## Task details
Below is a set of entries; copy all of them exactly.
======== Record extracts
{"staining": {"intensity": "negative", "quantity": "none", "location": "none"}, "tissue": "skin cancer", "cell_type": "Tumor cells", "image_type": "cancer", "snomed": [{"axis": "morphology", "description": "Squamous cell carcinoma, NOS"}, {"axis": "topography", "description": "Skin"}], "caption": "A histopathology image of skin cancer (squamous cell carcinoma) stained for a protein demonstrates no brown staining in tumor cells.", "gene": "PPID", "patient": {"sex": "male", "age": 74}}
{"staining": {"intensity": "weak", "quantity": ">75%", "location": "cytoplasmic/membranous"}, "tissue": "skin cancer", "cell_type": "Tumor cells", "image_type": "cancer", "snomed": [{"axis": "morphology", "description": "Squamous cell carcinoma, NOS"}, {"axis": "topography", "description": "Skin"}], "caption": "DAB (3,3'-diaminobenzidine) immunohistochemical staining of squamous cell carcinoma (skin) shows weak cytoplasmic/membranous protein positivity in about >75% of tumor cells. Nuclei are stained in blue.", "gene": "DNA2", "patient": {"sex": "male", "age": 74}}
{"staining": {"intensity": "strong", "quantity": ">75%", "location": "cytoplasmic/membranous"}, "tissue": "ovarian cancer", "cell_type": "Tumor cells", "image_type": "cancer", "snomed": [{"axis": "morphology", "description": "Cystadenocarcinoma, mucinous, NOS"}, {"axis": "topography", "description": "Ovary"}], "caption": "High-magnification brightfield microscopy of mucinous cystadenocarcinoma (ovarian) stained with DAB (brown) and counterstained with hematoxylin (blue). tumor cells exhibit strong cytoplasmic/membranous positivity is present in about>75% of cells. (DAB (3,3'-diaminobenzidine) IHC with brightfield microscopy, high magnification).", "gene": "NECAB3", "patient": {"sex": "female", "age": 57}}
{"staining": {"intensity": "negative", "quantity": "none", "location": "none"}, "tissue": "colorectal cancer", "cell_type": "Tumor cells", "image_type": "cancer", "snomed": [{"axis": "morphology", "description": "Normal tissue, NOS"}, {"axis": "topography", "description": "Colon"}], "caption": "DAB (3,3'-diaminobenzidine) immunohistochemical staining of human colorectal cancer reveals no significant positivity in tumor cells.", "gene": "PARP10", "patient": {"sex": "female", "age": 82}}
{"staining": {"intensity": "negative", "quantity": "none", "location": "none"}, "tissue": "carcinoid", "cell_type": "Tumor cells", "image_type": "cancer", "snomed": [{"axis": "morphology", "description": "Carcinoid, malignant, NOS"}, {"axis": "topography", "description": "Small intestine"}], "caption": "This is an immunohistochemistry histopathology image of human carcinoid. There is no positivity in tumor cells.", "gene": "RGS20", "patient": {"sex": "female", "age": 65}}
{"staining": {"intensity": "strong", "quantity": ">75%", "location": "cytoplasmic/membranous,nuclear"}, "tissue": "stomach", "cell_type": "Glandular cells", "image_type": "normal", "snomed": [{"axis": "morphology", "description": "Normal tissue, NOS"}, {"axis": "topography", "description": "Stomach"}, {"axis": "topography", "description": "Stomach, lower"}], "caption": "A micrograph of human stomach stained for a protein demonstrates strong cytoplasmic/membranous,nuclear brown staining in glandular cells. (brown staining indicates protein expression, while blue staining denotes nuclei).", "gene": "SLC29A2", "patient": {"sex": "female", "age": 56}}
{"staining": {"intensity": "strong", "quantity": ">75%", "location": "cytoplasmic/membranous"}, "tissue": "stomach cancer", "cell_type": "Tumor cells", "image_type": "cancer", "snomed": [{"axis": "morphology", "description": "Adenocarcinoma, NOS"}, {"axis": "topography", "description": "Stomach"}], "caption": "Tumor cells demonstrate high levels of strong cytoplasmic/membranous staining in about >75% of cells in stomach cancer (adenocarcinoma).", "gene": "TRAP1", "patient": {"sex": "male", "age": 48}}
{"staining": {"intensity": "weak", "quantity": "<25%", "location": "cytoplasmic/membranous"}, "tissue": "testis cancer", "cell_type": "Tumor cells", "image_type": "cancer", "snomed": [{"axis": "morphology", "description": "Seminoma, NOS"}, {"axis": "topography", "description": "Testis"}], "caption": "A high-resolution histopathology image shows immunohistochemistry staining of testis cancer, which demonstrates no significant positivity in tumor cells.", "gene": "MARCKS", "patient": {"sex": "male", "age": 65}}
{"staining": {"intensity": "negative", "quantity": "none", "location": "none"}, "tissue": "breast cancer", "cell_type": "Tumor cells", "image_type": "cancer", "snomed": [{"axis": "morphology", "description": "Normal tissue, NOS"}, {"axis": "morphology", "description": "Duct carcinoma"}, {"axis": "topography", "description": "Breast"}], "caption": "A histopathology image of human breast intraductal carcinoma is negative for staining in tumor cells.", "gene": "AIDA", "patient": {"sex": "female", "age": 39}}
================
## Problem solution
{"staining": {"intensity": "negative", "quantity": "none", "location": "none"}, "tissue": "skin cancer", "cell_type": "Tumor cells", "image_type": "cancer", "snomed": [{"axis": "morphology", "description": "Squamous cell carcinoma, NOS"}, {"axis": "topography", "description": "Skin"}], "caption": "A histopathology image of skin cancer (squamous cell carcinoma) stained for a protein demonstrates no brown staining in tumor cells.", "gene": "PPID", "patient": {"sex": "male", "age": 74}}
{"staining": {"intensity": "weak", "quantity": ">75%", "location": "cytoplasmic/membranous"}, "tissue": "skin cancer", "cell_type": "Tumor cells", "image_type": "cancer", "snomed": [{"axis": "morphology", "description": "Squamous cell carcinoma, NOS"}, {"axis": "topography", "description": "Skin"}], "caption": "DAB (3,3'-diaminobenzidine) immunohistochemical staining of squamous cell carcinoma (skin) shows weak cytoplasmic/membranous protein positivity in about >75% of tumor cells. Nuclei are stained in blue.", "gene": "DNA2", "patient": {"sex": "male", "age": 74}}
{"staining": {"intensity": "strong", "quantity": ">75%", "location": "cytoplasmic/membranous"}, "tissue": "ovarian cancer", "cell_type": "Tumor cells", "image_type": "cancer", "snomed": [{"axis": "morphology", "description": "Cystadenocarcinoma, mucinous, NOS"}, {"axis": "topography", "description": "Ovary"}], "caption": "High-magnification brightfield microscopy of mucinous cystadenocarcinoma (ovarian) stained with DAB (brown) and counterstained with hematoxylin (blue). tumor cells exhibit strong cytoplasmic/membranous positivity is present in about>75% of cells. (DAB (3,3'-diaminobenzidine) IHC with brightfield microscopy, high magnification).", "gene": "NECAB3", "patient": {"sex": "female", "age": 57}}
{"staining": {"intensity": "negative", "quantity": "none", "location": "none"}, "tissue": "colorectal cancer", "cell_type": "Tumor cells", "image_type": "cancer", "snomed": [{"axis": "morphology", "description": "Normal tissue, NOS"}, {"axis": "topography", "description": "Colon"}], "caption": "DAB (3,3'-diaminobenzidine) immunohistochemical staining of human colorectal cancer reveals no significant positivity in tumor cells.", "gene": "PARP10", "patient": {"sex": "female", "age": 82}}
{"staining": {"intensity": "negative", "quantity": "none", "location": "none"}, "tissue": "carcinoid", "cell_type": "Tumor cells", "image_type": "cancer", "snomed": [{"axis": "morphology", "description": "Carcinoid, malignant, NOS"}, {"axis": "topography", "description": "Small intestine"}], "caption": "This is an immunohistochemistry histopathology image of human carcinoid. There is no positivity in tumor cells.", "gene": "RGS20", "patient": {"sex": "female", "age": 65}}
{"staining": {"intensity": "strong", "quantity": ">75%", "location": "cytoplasmic/membranous,nuclear"}, "tissue": "stomach", "cell_type": "Glandular cells", "image_type": "normal", "snomed": [{"axis": "morphology", "description": "Normal tissue, NOS"}, {"axis": "topography", "description": "Stomach"}, {"axis": "topography", "description": "Stomach, lower"}], "caption": "A micrograph of human stomach stained for a protein demonstrates strong cytoplasmic/membranous,nuclear brown staining in glandular cells. (brown staining indicates protein expression, while blue staining denotes nuclei).", "gene": "SLC29A2", "patient": {"sex": "female", "age": 56}}
{"staining": {"intensity": "strong", "quantity": ">75%", "location": "cytoplasmic/membranous"}, "tissue": "stomach cancer", "cell_type": "Tumor cells", "image_type": "cancer", "snomed": [{"axis": "morphology", "description": "Adenocarcinoma, NOS"}, {"axis": "topography", "description": "Stomach"}], "caption": "Tumor cells demonstrate high levels of strong cytoplasmic/membranous staining in about >75% of cells in stomach cancer (adenocarcinoma).", "gene": "TRAP1", "patient": {"sex": "male", "age": 48}}
{"staining": {"intensity": "weak", "quantity": "<25%", "location": "cytoplasmic/membranous"}, "tissue": "testis cancer", "cell_type": "Tumor cells", "image_type": "cancer", "snomed": [{"axis": "morphology", "description": "Seminoma, NOS"}, {"axis": "topography", "description": "Testis"}], "caption": "A high-resolution histopathology image shows immunohistochemistry staining of testis cancer, which demonstrates no significant positivity in tumor cells.", "gene": "MARCKS", "patient": {"sex": "male", "age": 65}}
{"staining": {"intensity": "negative", "quantity": "none", "location": "none"}, "tissue": "breast cancer", "cell_type": "Tumor cells", "image_type": "cancer", "snomed": [{"axis": "morphology", "description": "Normal tissue, NOS"}, {"axis": "morphology", "description": "Duct carcinoma"}, {"axis": "topography", "description": "Breast"}], "caption": "A histopathology image of human breast intraductal carcinoma is negative for staining in tumor cells.", "gene": "AIDA", "patient": {"sex": "female", "age": 39}}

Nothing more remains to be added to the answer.